(Given data begins)

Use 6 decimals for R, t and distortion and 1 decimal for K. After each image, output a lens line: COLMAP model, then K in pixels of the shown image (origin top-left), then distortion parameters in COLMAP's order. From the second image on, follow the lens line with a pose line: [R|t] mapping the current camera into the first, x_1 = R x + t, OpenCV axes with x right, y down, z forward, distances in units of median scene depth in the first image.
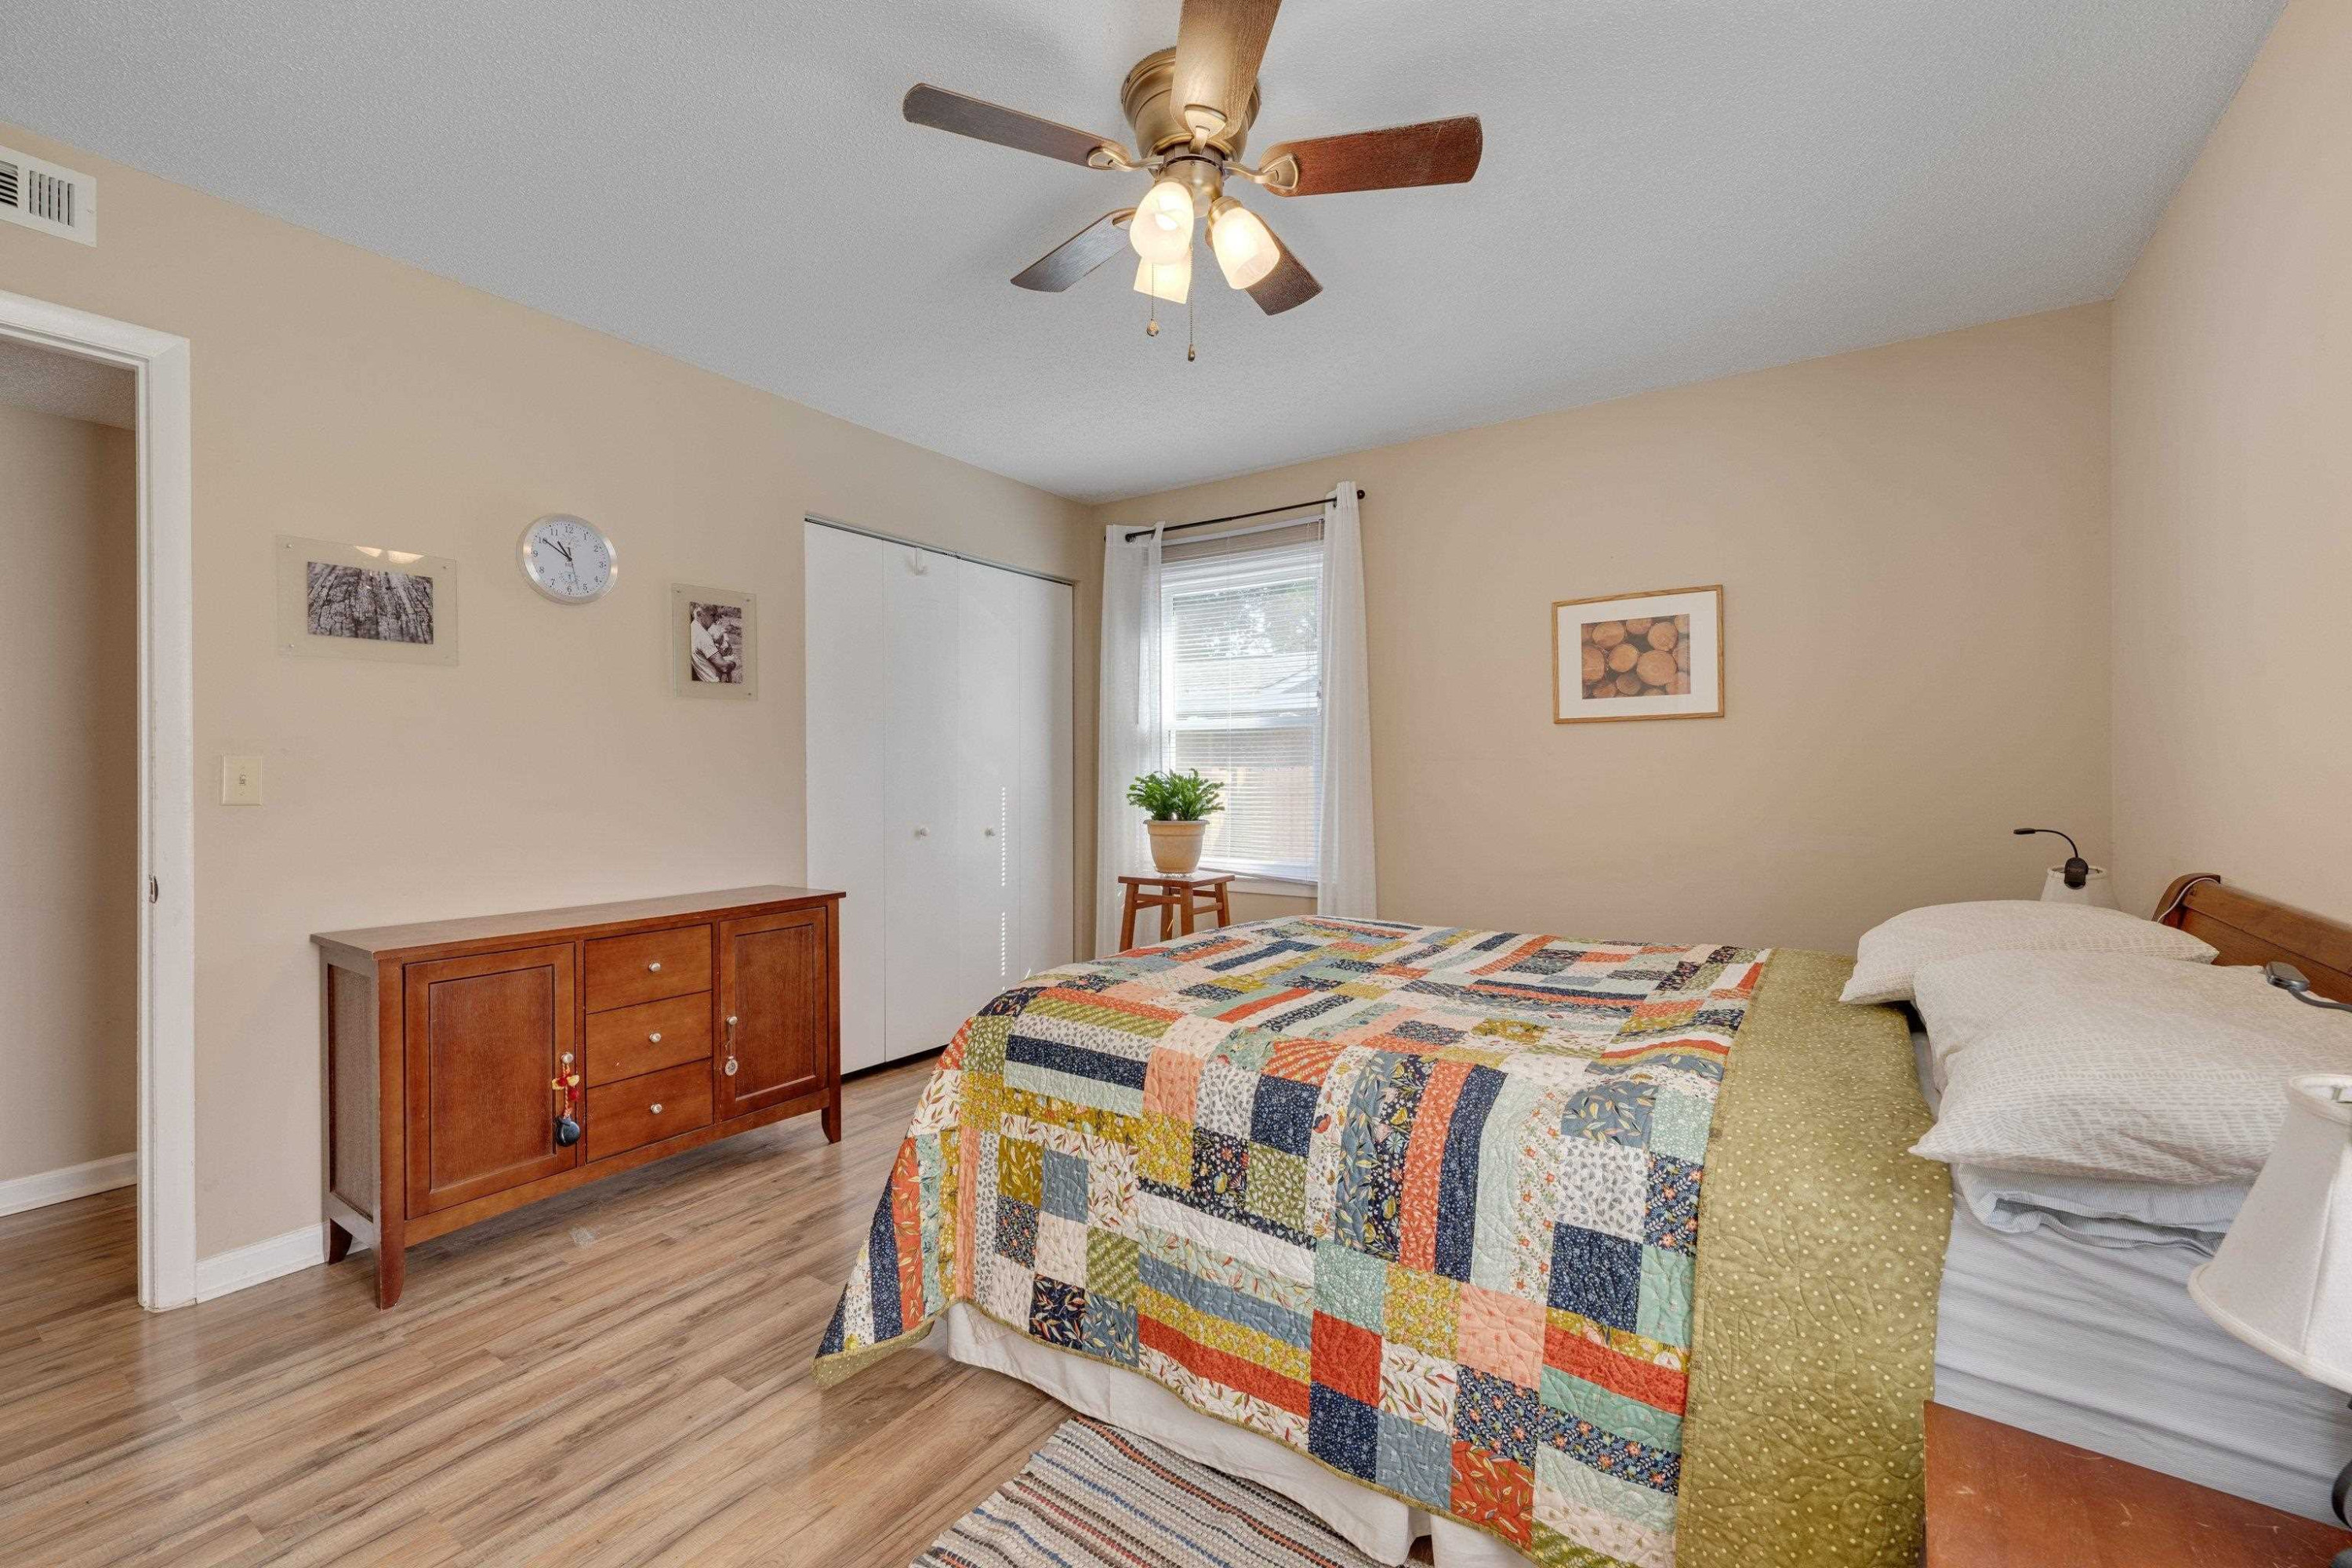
lens RADIAL K [[994.6, 0, 1175.2], [0, 994.6, 780.4], [0, 0, 1]] dist [-0.006095, -0.000573]
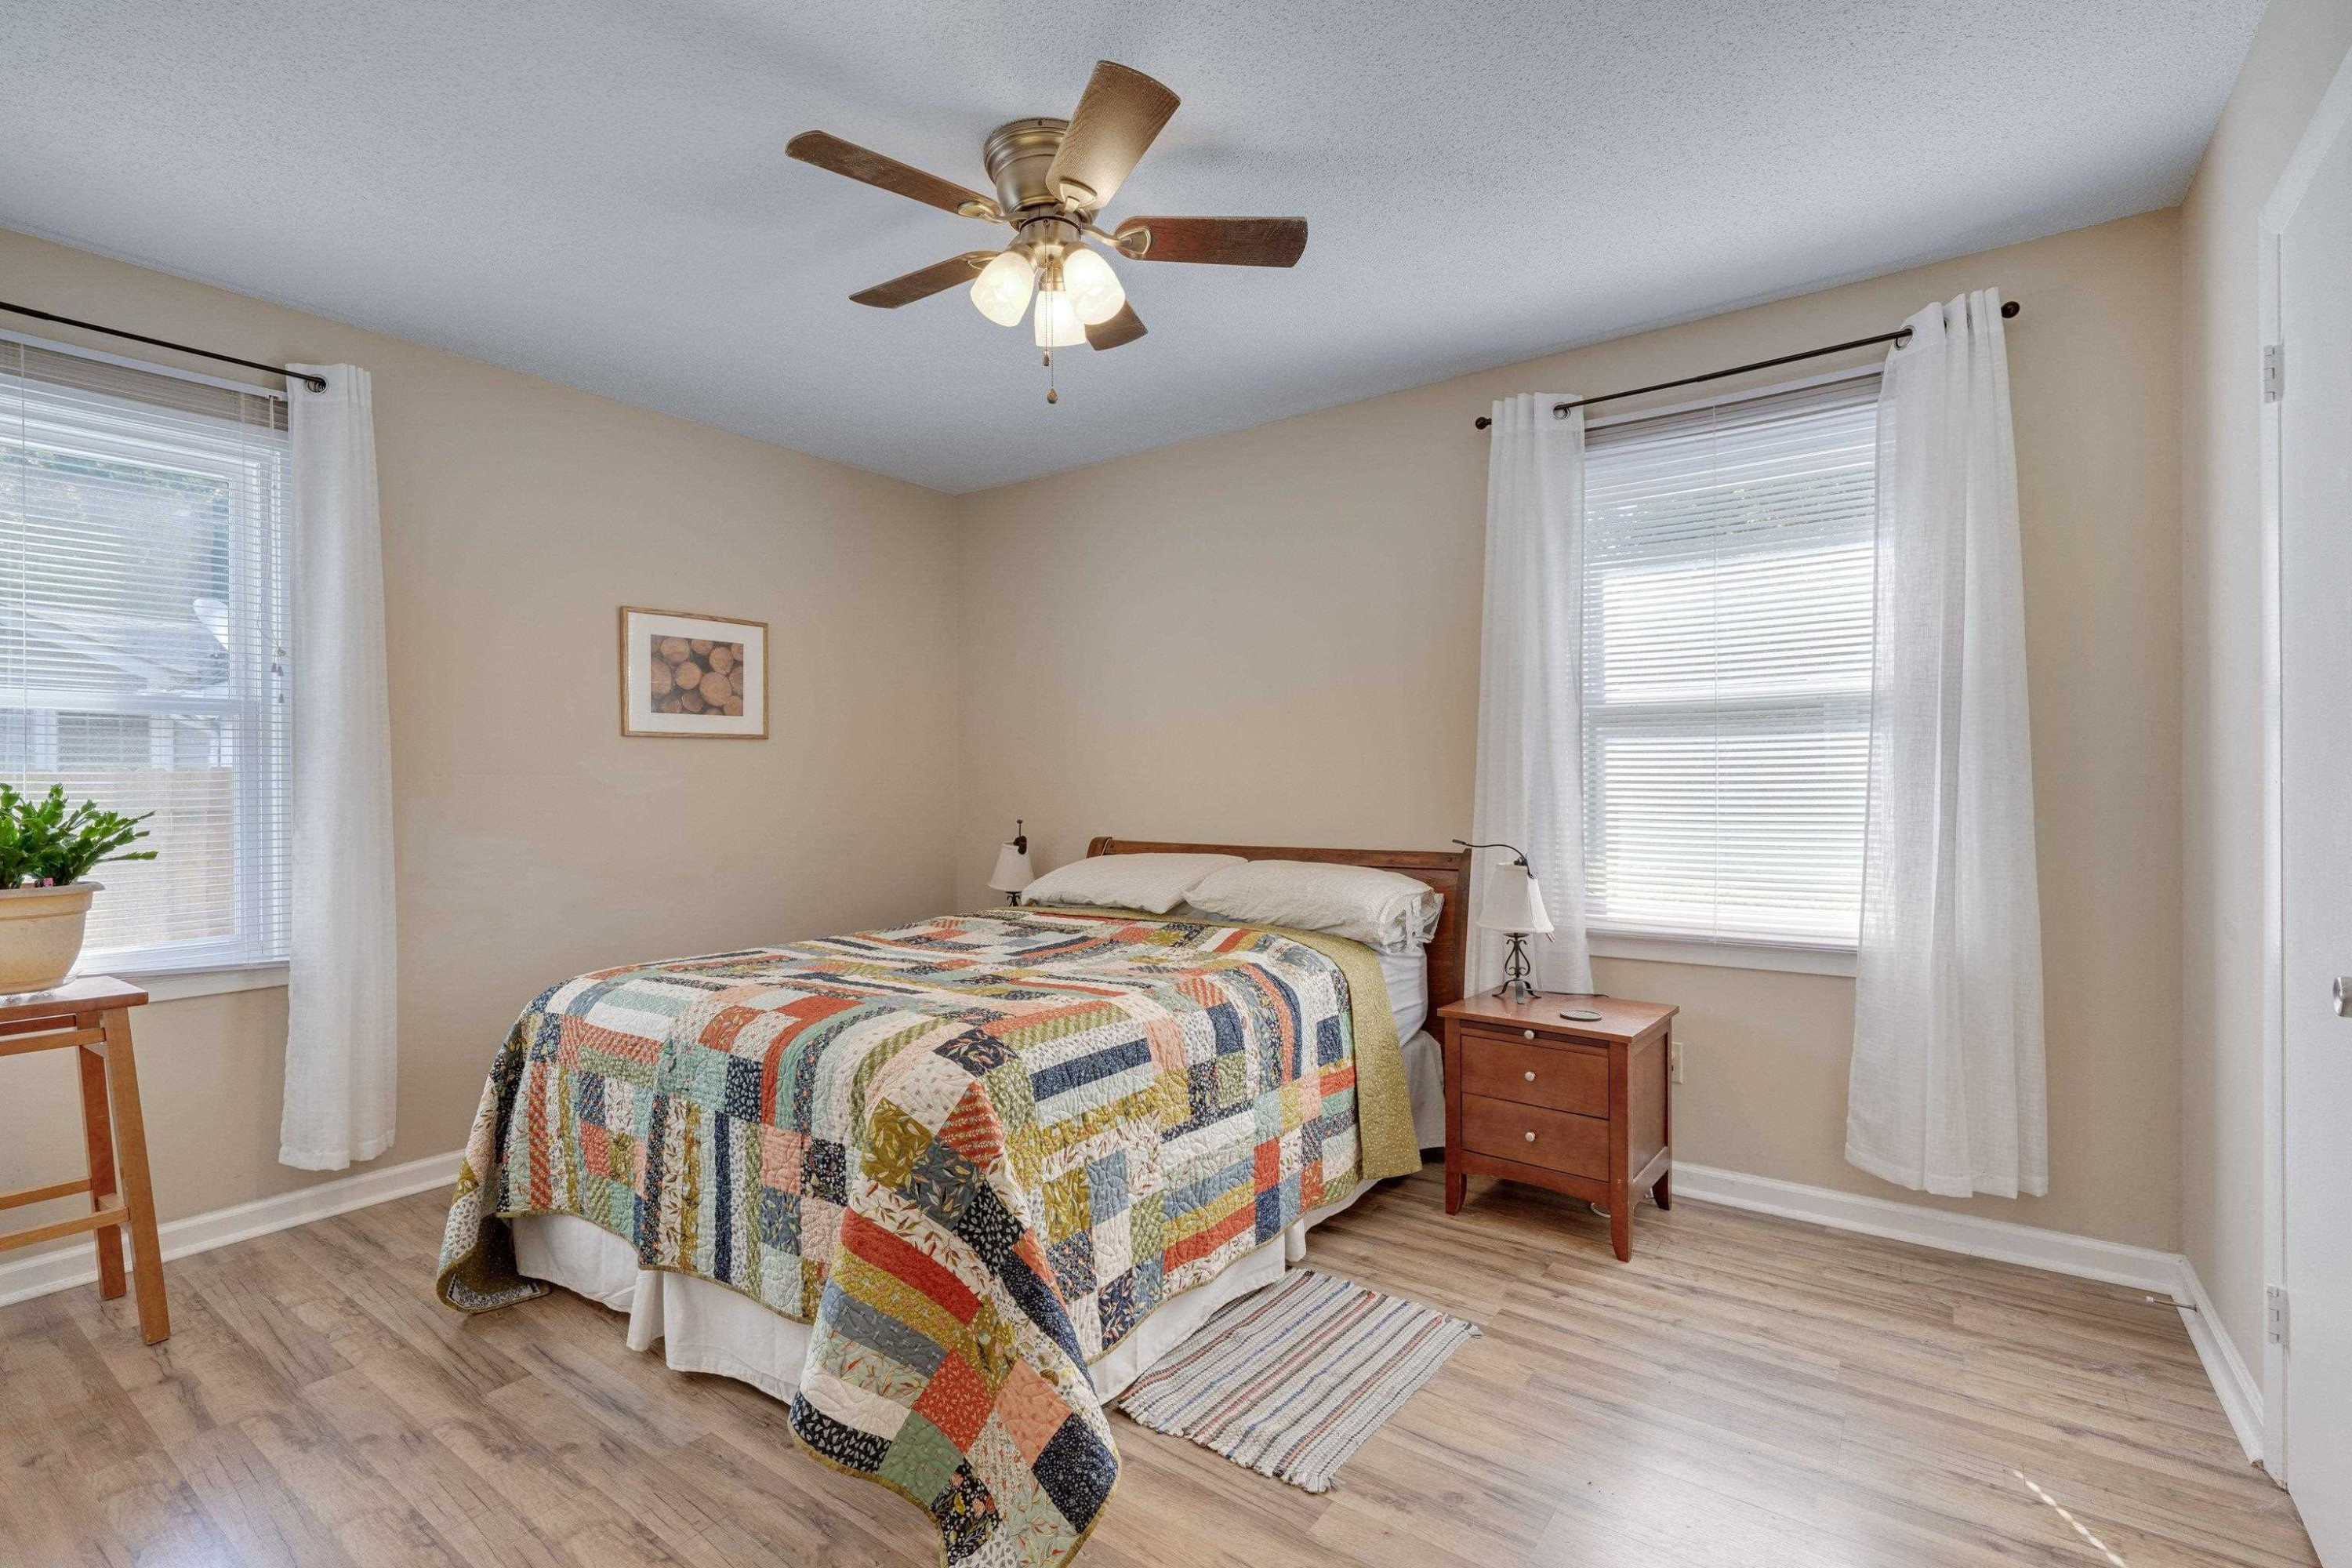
lens RADIAL K [[1107.0, 0, 1177.3], [0, 1107.0, 787.0], [0, 0, 1]] dist [0.002681, -0.000299]
pose [[0.000319, -0.003327, 0.999994, -1.297200], [0.014905, 0.999883, 0.003322, -0.010164], [-0.999889, 0.014904, 0.000369, 0.949437]]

(Given data ends)

__Exercise brief__: Please reproduce the listing above word for word, leaving out the pictures.

__Task answer__:
Use 6 decimals for R, t and distortion and 1 decimal for K. After each image, output a lens line: COLMAP model, then K in pixels of the shown image (origin top-left), then distortion parameters in COLMAP's order. From the second image on, follow the lens line with a pose line: [R|t] mapping the current camera into the first, x_1 = R x + t, OpenCV axes with x right, y down, z forward, distances in units of median scene depth in the first image.
lens RADIAL K [[994.6, 0, 1175.2], [0, 994.6, 780.4], [0, 0, 1]] dist [-0.006095, -0.000573]
lens RADIAL K [[1107.0, 0, 1177.3], [0, 1107.0, 787.0], [0, 0, 1]] dist [0.002681, -0.000299]
pose [[0.000319, -0.003327, 0.999994, -1.297200], [0.014905, 0.999883, 0.003322, -0.010164], [-0.999889, 0.014904, 0.000369, 0.949437]]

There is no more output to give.